Search marketers
should work with webmasters and know how to secure data that Google, Bing, Yahoo and other engines should not index. "Not for public release" often starts off as the text for pages that companies
don't want indexed, but marketers should pay more attention to locking down content behind logins that they don't want indexed by engines.
That's the basic message after talking with
Reliable-SEO Founder David Harry about the names and the Social Security numbers of 43,000 faculty, staff, students and alumni from Yale University that became publicly available via Google search for
about 10 months.
The breach occurred when a File Transfer Protocol (FTP) server where the university stored the data became searchable via Google as the result of a change to the engine's
search algorithm made in September 2010. That's when Google modified its search engine to find and index FTP servers.

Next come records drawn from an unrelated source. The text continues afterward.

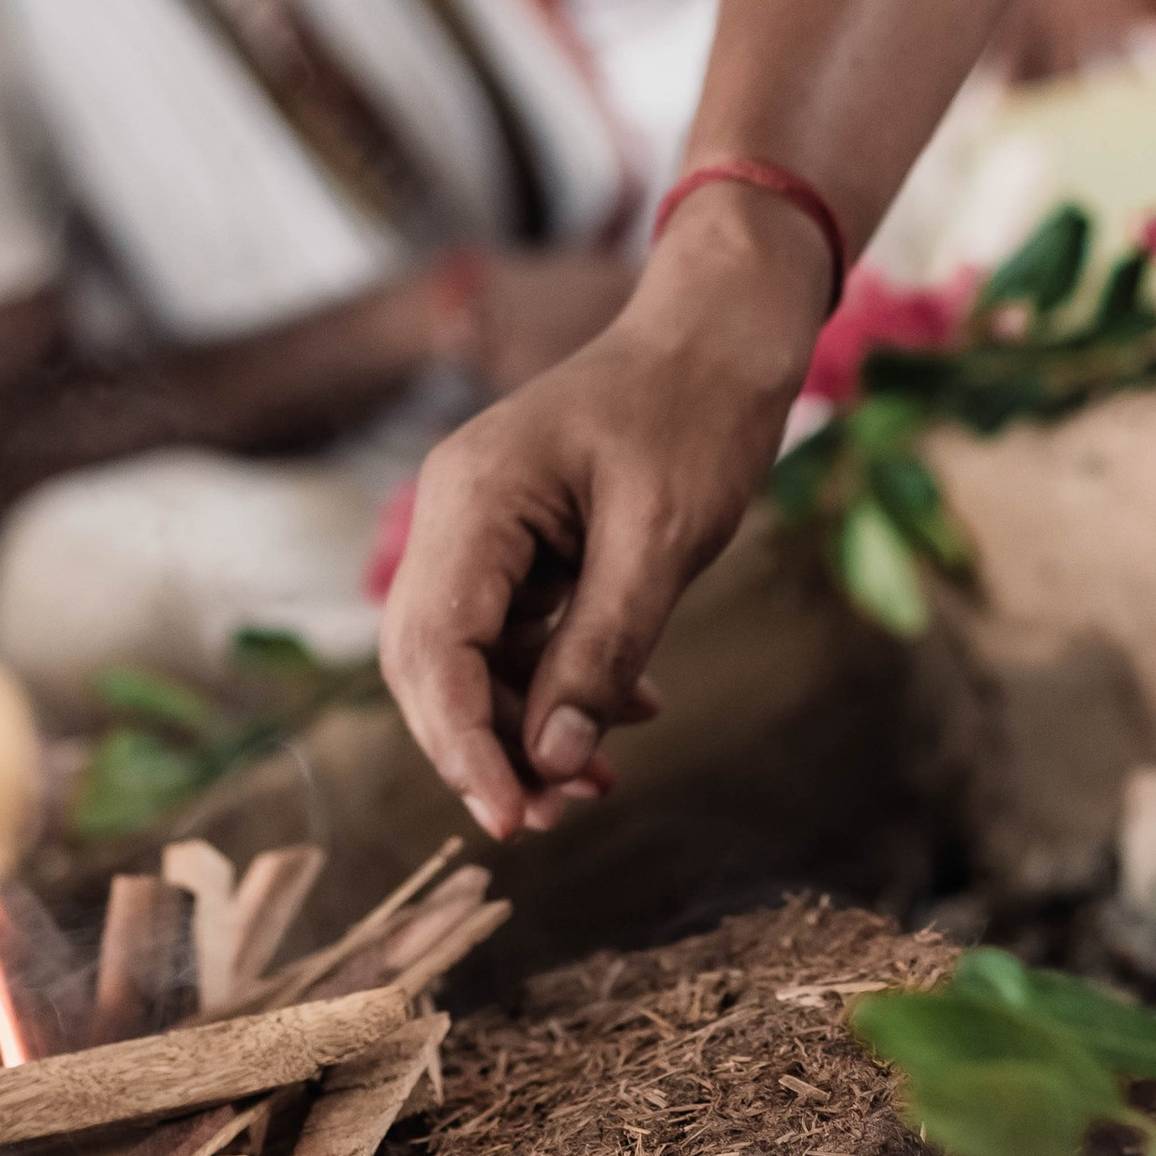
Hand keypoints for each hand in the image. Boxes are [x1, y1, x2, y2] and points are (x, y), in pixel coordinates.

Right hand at [382, 183, 829, 838]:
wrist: (723, 331)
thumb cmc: (697, 412)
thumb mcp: (661, 543)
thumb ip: (601, 653)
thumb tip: (551, 764)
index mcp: (472, 500)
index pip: (432, 651)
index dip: (463, 749)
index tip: (513, 824)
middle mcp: (455, 512)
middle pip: (432, 664)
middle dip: (488, 748)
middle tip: (559, 817)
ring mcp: (482, 524)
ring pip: (471, 658)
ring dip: (528, 725)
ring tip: (603, 779)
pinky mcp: (518, 537)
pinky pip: (514, 631)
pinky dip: (558, 680)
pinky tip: (629, 708)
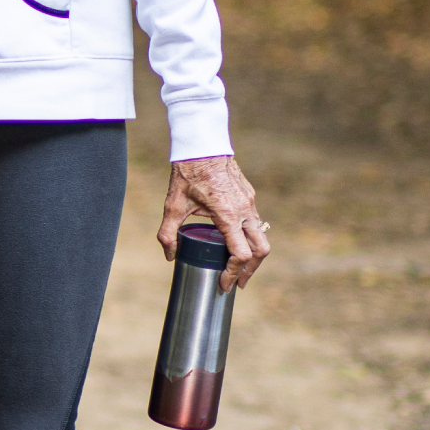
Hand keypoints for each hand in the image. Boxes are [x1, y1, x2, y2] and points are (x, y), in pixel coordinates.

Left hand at [159, 155, 268, 291]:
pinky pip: (256, 223)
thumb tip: (169, 256)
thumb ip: (168, 233)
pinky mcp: (250, 196)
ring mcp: (250, 202)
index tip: (225, 284)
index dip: (234, 273)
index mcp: (228, 215)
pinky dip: (250, 239)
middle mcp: (245, 210)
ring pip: (261, 237)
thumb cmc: (187, 174)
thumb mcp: (173, 206)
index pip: (241, 254)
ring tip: (238, 268)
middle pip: (261, 250)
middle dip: (251, 271)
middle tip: (238, 284)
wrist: (202, 145)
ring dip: (253, 256)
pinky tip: (236, 243)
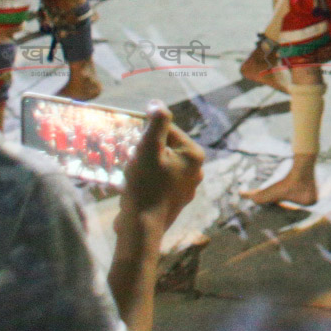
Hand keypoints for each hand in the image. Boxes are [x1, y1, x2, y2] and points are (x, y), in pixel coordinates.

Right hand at [119, 105, 205, 231]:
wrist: (142, 227)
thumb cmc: (145, 185)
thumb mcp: (148, 148)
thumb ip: (156, 122)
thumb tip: (157, 103)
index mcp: (195, 155)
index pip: (169, 131)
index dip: (148, 135)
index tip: (136, 146)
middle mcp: (197, 171)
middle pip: (166, 148)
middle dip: (147, 152)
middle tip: (133, 161)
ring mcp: (188, 188)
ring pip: (162, 165)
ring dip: (146, 166)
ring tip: (134, 176)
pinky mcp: (177, 201)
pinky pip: (161, 182)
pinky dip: (149, 182)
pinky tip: (137, 189)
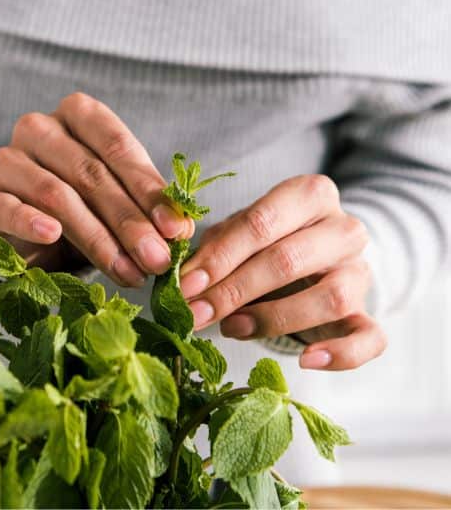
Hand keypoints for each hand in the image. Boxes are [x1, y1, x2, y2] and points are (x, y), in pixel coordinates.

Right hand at [0, 92, 192, 285]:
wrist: (23, 226)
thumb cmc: (81, 204)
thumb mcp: (116, 197)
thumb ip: (144, 204)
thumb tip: (178, 230)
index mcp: (78, 114)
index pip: (118, 147)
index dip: (149, 190)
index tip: (176, 230)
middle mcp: (39, 128)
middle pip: (91, 174)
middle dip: (130, 222)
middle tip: (157, 260)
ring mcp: (7, 160)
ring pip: (56, 194)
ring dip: (97, 238)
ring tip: (127, 272)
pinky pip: (7, 208)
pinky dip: (30, 221)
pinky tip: (52, 235)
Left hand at [179, 174, 386, 370]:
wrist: (315, 258)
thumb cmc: (266, 241)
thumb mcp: (237, 233)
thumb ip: (214, 249)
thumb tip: (185, 280)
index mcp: (309, 195)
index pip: (261, 222)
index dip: (220, 257)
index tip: (187, 285)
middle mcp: (343, 228)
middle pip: (288, 259)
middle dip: (234, 290)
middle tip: (197, 313)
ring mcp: (360, 271)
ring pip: (328, 298)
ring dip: (272, 319)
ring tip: (232, 328)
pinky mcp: (367, 312)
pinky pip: (370, 338)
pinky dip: (342, 354)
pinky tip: (306, 361)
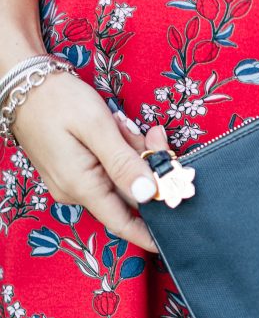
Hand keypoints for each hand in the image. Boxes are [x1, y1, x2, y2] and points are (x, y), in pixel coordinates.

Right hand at [10, 71, 167, 252]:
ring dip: (135, 157)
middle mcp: (76, 191)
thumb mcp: (96, 126)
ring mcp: (73, 181)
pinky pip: (108, 170)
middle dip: (151, 171)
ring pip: (120, 180)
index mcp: (81, 186)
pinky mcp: (74, 170)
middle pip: (128, 195)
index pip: (122, 223)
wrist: (21, 83)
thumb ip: (124, 162)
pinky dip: (121, 153)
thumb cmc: (56, 100)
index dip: (150, 232)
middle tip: (157, 139)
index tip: (176, 234)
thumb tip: (150, 193)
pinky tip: (117, 131)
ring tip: (128, 127)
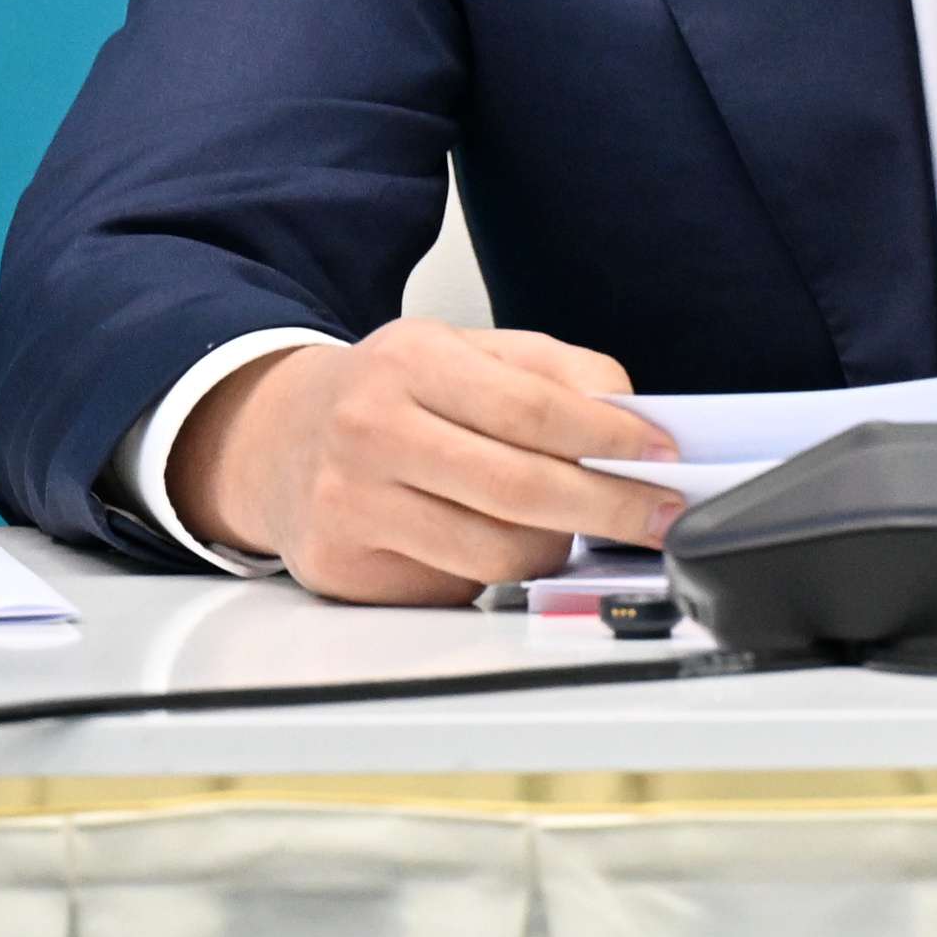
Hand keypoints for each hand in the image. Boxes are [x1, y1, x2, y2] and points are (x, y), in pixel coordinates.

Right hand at [173, 318, 686, 604]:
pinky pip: (455, 586)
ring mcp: (352, 505)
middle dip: (610, 507)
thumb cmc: (385, 393)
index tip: (662, 453)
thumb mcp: (462, 350)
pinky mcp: (346, 567)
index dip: (610, 436)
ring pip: (495, 553)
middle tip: (658, 515)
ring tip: (575, 529)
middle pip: (521, 489)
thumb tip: (629, 410)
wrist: (273, 437)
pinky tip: (495, 544)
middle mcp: (373, 431)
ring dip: (557, 548)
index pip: (532, 408)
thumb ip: (551, 369)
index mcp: (410, 361)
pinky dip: (494, 573)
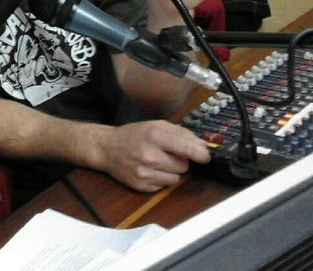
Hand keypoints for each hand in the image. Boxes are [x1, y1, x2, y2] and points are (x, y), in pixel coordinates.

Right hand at [93, 120, 210, 192]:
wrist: (106, 148)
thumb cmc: (134, 134)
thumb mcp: (156, 125)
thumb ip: (181, 133)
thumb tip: (203, 146)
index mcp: (154, 136)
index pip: (186, 149)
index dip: (200, 154)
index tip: (206, 156)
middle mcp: (149, 156)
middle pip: (184, 166)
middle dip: (180, 160)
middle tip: (166, 153)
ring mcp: (144, 173)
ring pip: (176, 178)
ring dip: (171, 171)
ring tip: (157, 162)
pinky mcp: (141, 186)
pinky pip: (164, 187)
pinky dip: (161, 179)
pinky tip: (149, 170)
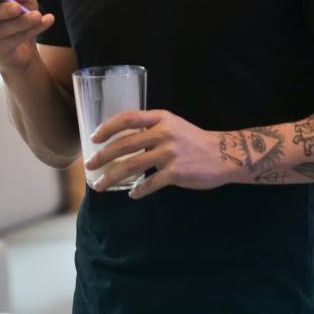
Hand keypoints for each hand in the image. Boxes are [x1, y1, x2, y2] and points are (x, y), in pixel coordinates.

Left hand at [85, 109, 231, 199]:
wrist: (225, 155)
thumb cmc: (195, 141)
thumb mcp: (174, 126)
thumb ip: (152, 129)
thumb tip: (125, 141)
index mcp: (162, 119)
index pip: (128, 118)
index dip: (108, 127)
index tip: (94, 138)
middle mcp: (164, 134)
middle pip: (125, 145)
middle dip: (102, 157)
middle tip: (89, 166)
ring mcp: (170, 154)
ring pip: (132, 166)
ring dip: (112, 177)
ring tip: (100, 185)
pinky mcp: (176, 173)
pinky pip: (150, 184)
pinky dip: (139, 190)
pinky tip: (133, 194)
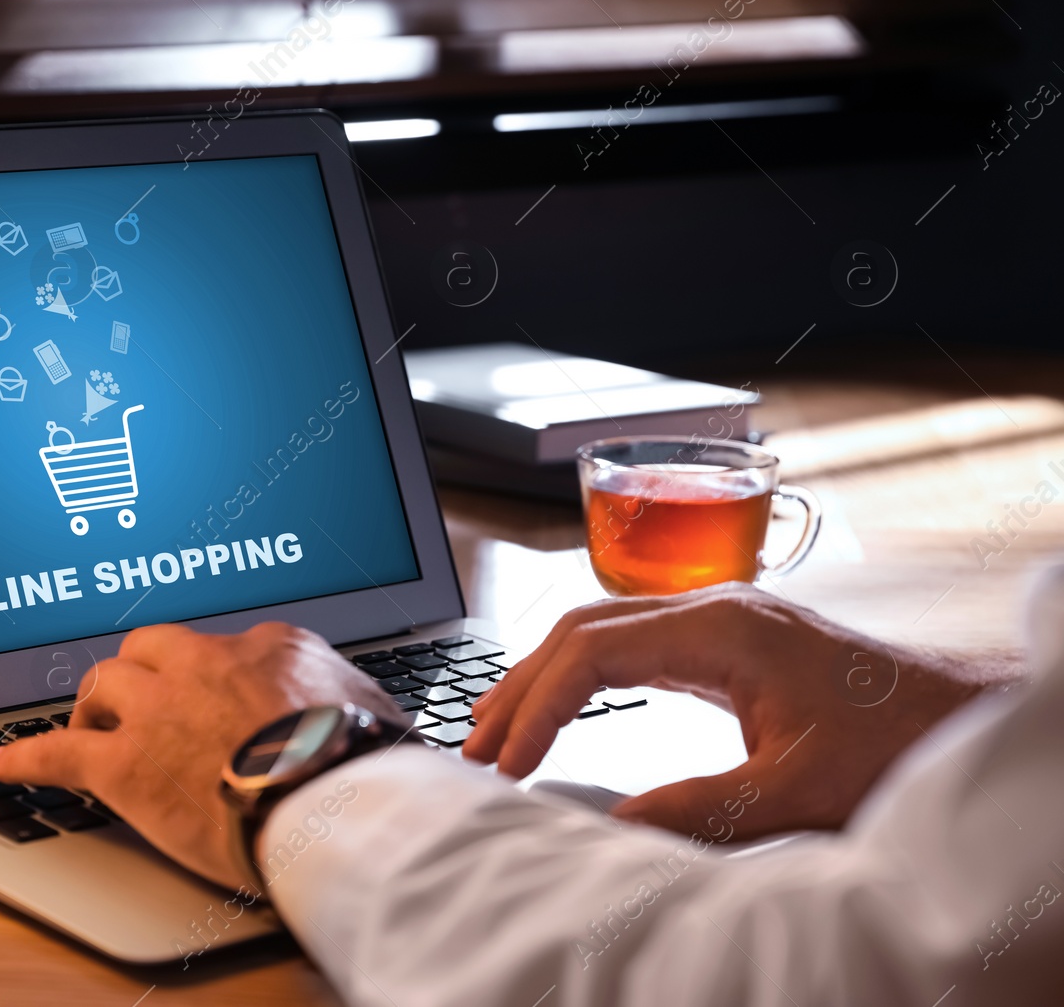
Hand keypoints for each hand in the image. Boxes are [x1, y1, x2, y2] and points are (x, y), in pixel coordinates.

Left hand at [0, 621, 398, 888]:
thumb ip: (347, 695)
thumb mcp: (372, 706)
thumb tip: (361, 709)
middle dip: (138, 673)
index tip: (208, 694)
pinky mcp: (124, 765)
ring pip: (103, 685)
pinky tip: (4, 767)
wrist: (333, 802)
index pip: (221, 647)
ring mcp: (158, 711)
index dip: (208, 675)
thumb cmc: (363, 763)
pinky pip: (58, 752)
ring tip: (89, 727)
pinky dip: (27, 758)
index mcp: (267, 646)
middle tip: (137, 701)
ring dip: (94, 706)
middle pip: (148, 648)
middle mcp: (203, 664)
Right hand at [463, 584, 1018, 838]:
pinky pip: (630, 640)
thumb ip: (699, 807)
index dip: (538, 706)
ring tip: (499, 729)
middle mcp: (712, 608)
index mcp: (722, 629)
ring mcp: (718, 618)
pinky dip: (582, 674)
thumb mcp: (796, 791)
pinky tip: (564, 705)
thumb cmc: (893, 744)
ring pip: (599, 627)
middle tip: (478, 747)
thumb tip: (612, 826)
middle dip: (521, 687)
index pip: (592, 650)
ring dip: (544, 675)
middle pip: (581, 627)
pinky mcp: (726, 639)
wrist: (957, 717)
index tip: (506, 760)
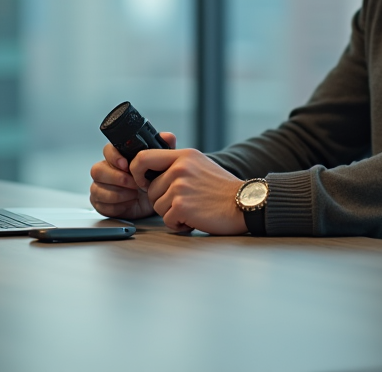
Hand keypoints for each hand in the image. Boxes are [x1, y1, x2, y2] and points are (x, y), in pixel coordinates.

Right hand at [89, 132, 176, 219]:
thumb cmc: (154, 180)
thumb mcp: (162, 162)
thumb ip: (165, 147)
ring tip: (134, 195)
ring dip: (118, 193)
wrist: (154, 201)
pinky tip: (129, 203)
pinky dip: (117, 206)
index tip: (126, 164)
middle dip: (116, 178)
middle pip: (97, 170)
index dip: (114, 157)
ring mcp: (101, 187)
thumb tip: (167, 137)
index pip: (107, 150)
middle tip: (133, 183)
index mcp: (118, 157)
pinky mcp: (101, 203)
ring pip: (97, 188)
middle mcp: (106, 170)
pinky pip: (101, 205)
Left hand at [132, 148, 247, 234]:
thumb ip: (179, 165)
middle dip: (164, 201)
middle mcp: (179, 168)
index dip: (137, 171)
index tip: (143, 182)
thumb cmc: (223, 189)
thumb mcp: (200, 165)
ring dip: (172, 213)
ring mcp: (179, 187)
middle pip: (151, 189)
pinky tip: (194, 219)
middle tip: (184, 203)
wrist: (245, 203)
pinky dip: (179, 224)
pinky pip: (167, 220)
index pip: (144, 157)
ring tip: (192, 209)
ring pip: (157, 206)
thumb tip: (154, 172)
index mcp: (183, 156)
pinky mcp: (181, 205)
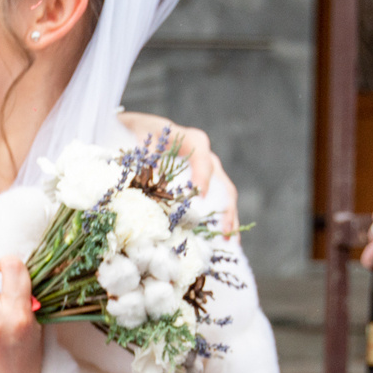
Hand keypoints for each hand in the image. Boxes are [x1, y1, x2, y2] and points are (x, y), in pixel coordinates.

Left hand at [121, 114, 240, 232]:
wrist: (145, 130)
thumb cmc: (143, 134)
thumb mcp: (142, 141)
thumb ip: (146, 158)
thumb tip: (152, 184)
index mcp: (194, 141)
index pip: (204, 161)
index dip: (203, 179)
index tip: (200, 196)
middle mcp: (207, 156)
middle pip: (223, 183)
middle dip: (225, 209)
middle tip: (223, 231)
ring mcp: (209, 170)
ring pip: (226, 195)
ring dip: (229, 219)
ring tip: (230, 242)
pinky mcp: (205, 182)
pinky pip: (218, 201)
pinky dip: (220, 218)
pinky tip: (221, 238)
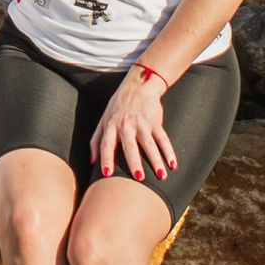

There are two lines of code in a text file that effectively block the major
engines from indexing content. "You would be amazed at the stuff you can find on Google that people think is secure," Harry said, pointing to "User-agent: *" and "Disallow: /" as two lines of code that can block all robots from indexing specific
information and serving it up in search queries.
Google explains that it won't crawl or index content of pages blocked by robots.txt, but it may still index the URLs found on other pages on the
Web. As a result, the URL of the page -- and potentially, other publicly available information such as anchor text in links to the site, or the title from the Open Directory Project -- can appear in
Google search results.
In order to use a robots.txt file, marketers or webmasters need to have access to the root of the domain. For those without access to the root of a domain, restrict
access using the robots meta tag.
Robots, however, do not have to obey the code. "A nefarious type would have his spider ignore the robots, though major search engines do respect them," Harry
said. "Ultimately, data should be secured with logins."
Harry said people need to block search engines via Robots.txt with any server or pages that they don't want indexed. He said Google even
does what is known as "crawling the deep Web," where their spiders will actually fill in forms. People are too lax in blocking search engines, and this leads to hacking.